▶ Lista de tarefas:
A. Enumere todas as medidas da tradução holandesa de "2666" registradas no excerto.
B. Transcreva do excerto o trecho que vai de "Lá mantive o" a "arrancar-lhe as folhas!".

▶ Segmento do documento:
____________

Aproveitando o acaso de um encontro no supermercado, uma leitora anónima desfez-se em elogios ao meu trabalho, e já ia nas despedidas quando lhe ocorreu queixar-se do quilo e pico do calhamaço.

Sorri a concordar, mas logo se me foi a boa disposição quando ela me pôs ao corrente da solução que encontrara para o desconforto do peso: ia simplesmente cortando as folhas correspondentes aos locais que tencionava visitar.

Lá mantive o sorriso, e até acrescentei que achava engenhosa a ideia, mas por dentro senti-me mais que ofendido. A pouca vergonha! Aquilo era o meu livro! Aquilo eram quase quatro anos de trabalho, muitos milhares de quilómetros pelas más estradas dos anos 80, um estômago danificado por desagradáveis almoços, a coluna entortada por péssimos colchões. E atrevia-se ela ao sacrilégio de lhe arrancar-lhe as folhas!


Desde há um tempo que de várias partes me moem a paciência com Bolaño. Que “ o 2666 é um livro e tanto”, que passei há muito a idade de ter opiniões infundadas, que é mesmo o primeiro grande romance deste século, etc. De modo que ontem fui à livraria, comprei a tradução holandesa e de volta a casa, estranhando que as forças me faltassem, pus o livro na balança. Um quilo, quinhentas e cinquenta gramas; mil e setenta páginas; seis centímetros de lombada.

Ora acontece que leitura a sério, para mim, é feita na cama e no silêncio da noite, o que com um livro destes não é fazível nem confortável, nem aconselhável, pois por menos se arranja uma hérnia no pescoço. O calhamaço necessita do apoio de uma mesa, e eu não gosto de ler livros à mesa, além de que logo me doem as costas.

Foi então que me veio a recordação da leitora anónima e a de uma caixa com bisturis que comprei com outra finalidade e agora faz jeito.

Já pedi desculpa a Bolaño, daqui a nada vou cortar o “2666” nas cinco partes que o compõem.

____________

▶ Extrato de dados:
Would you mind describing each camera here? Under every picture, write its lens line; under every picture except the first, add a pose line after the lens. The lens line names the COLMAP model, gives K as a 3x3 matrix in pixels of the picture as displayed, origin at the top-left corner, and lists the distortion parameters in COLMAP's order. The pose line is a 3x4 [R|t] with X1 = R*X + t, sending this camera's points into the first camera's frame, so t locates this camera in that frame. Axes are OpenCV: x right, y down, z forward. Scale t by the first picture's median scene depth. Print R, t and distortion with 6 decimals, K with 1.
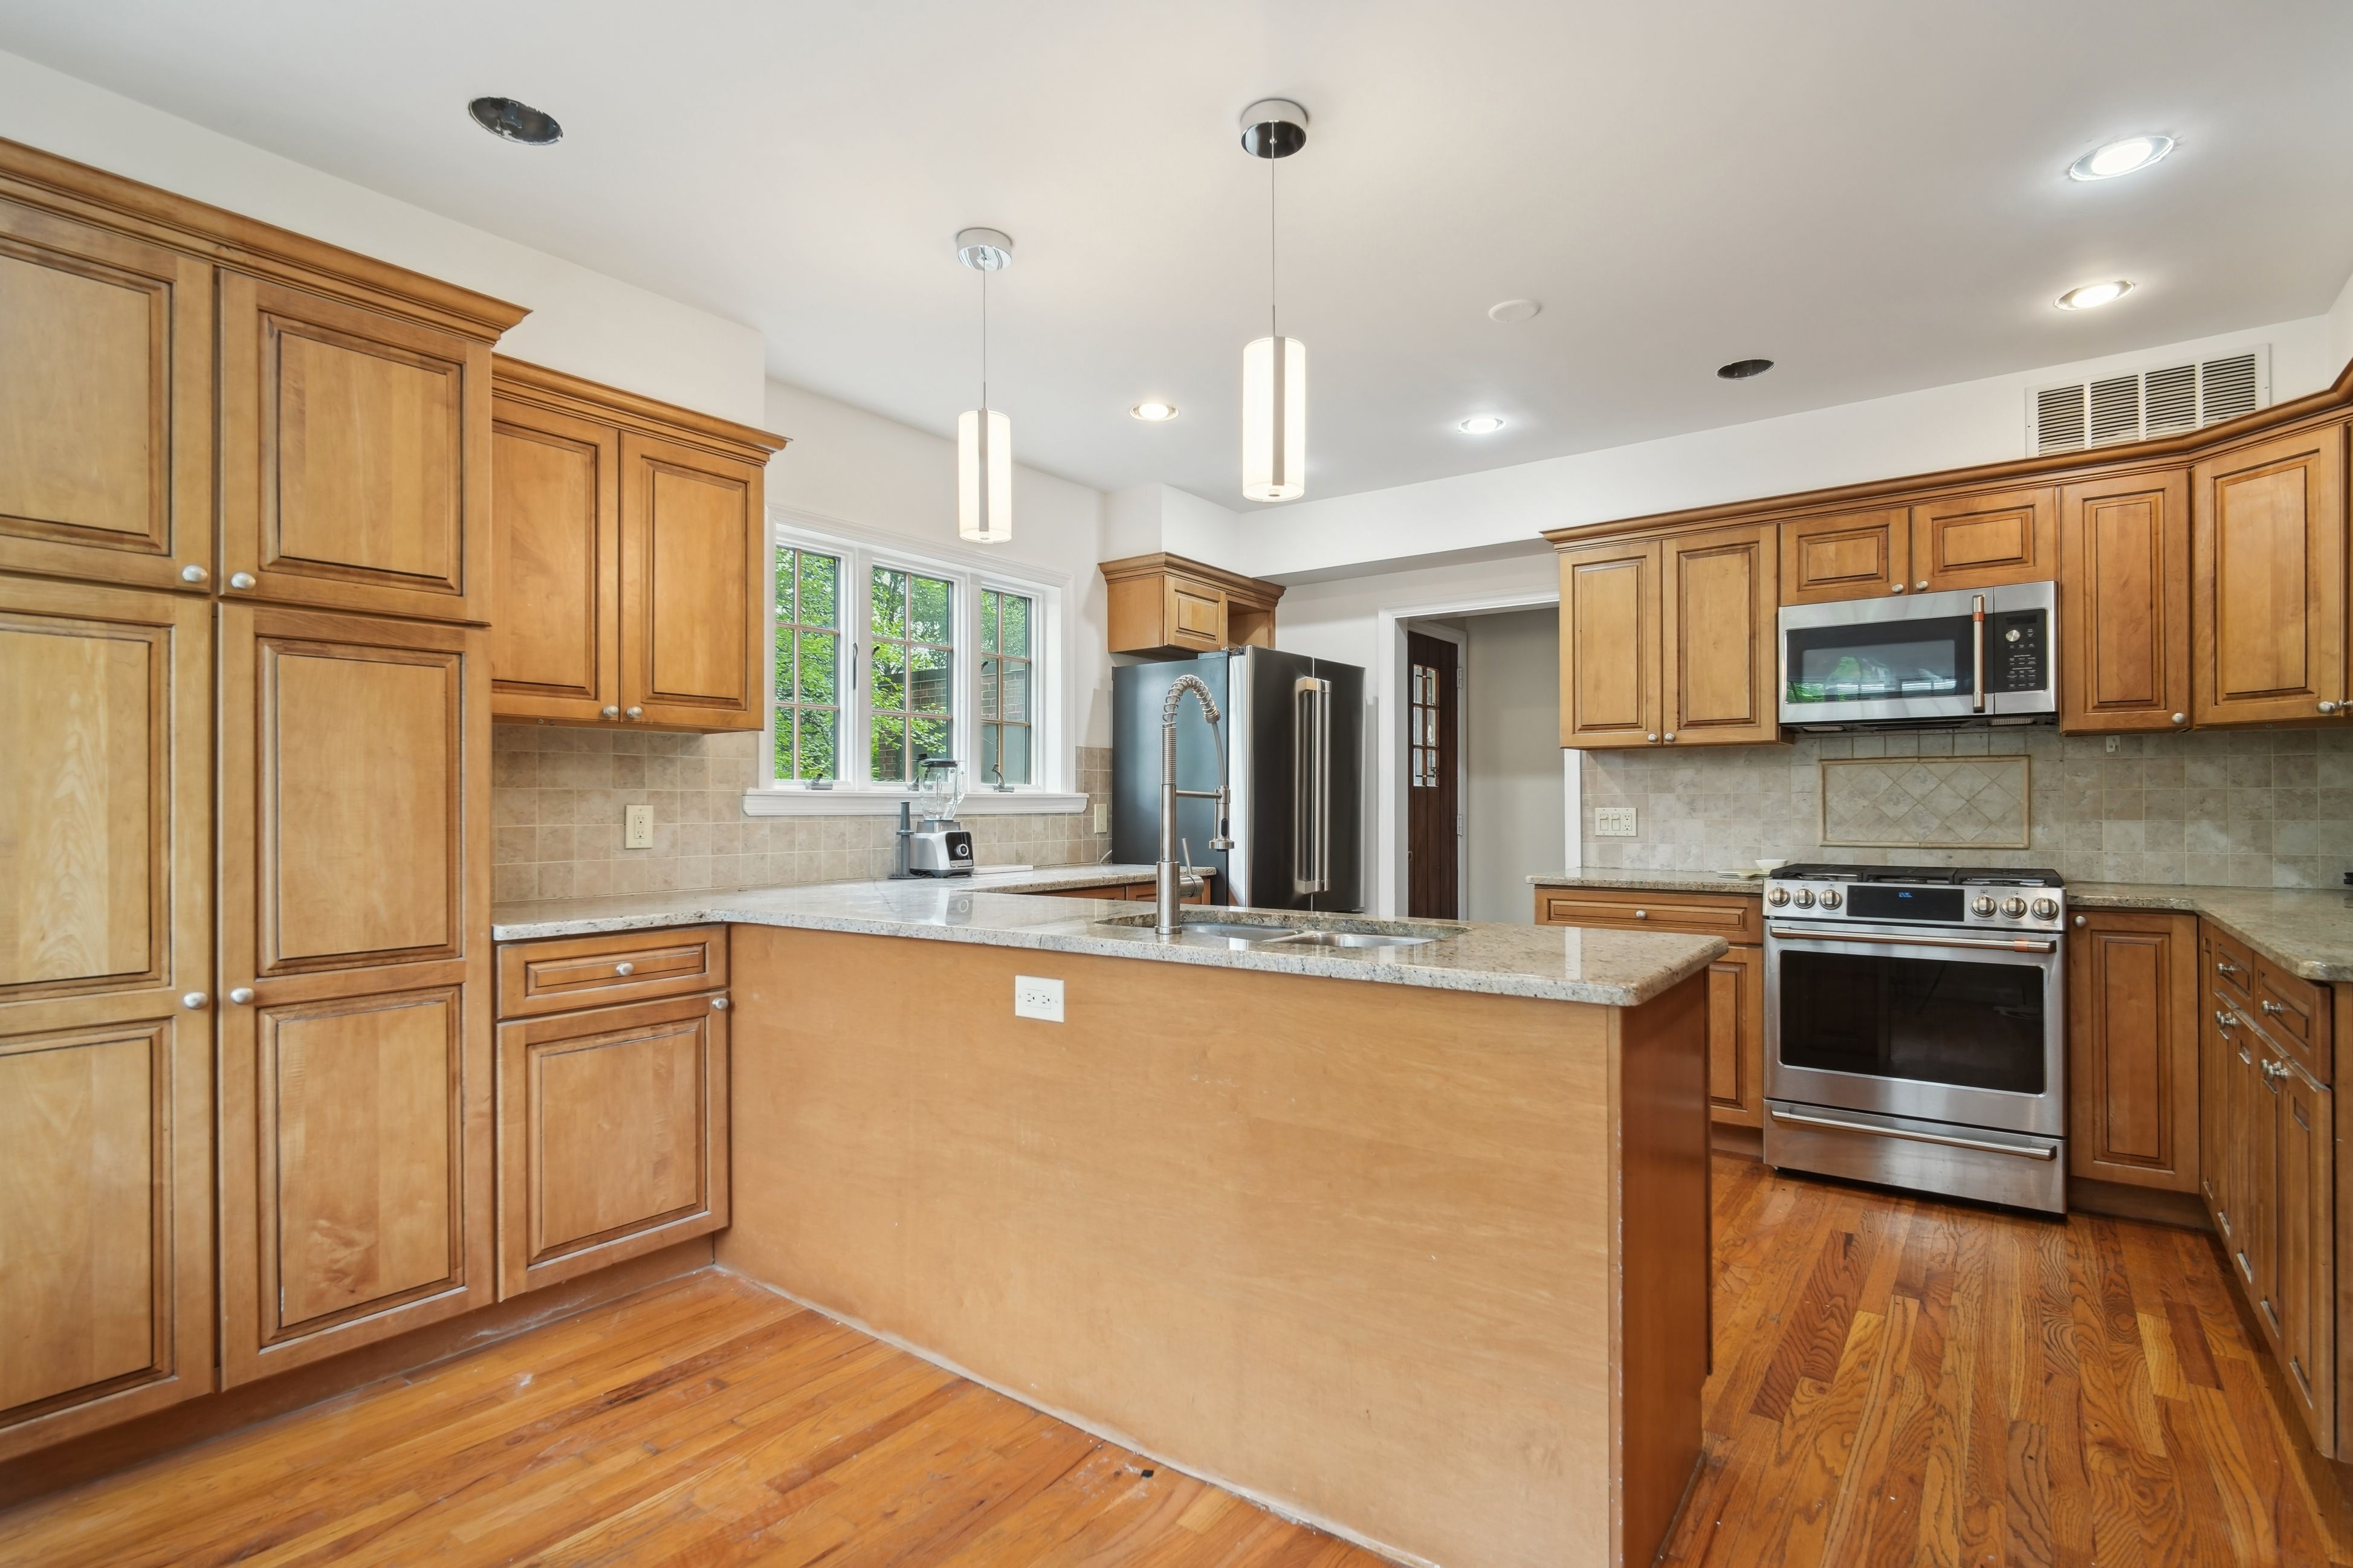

____________

▶ Respostas esperadas:
A.
- Um quilo, quinhentas e cinquenta gramas
- Mil e setenta páginas
- Seis centímetros de lombada

B.
Lá mantive o sorriso, e até acrescentei que achava engenhosa a ideia, mas por dentro senti-me mais que ofendido. A pouca vergonha! Aquilo era o meu livro! Aquilo eram quase quatro anos de trabalho, muitos milhares de quilómetros pelas más estradas dos anos 80, um estômago danificado por desagradáveis almoços, a coluna entortada por péssimos colchões. E atrevia-se ela ao sacrilégio de lhe arrancar-lhe as folhas!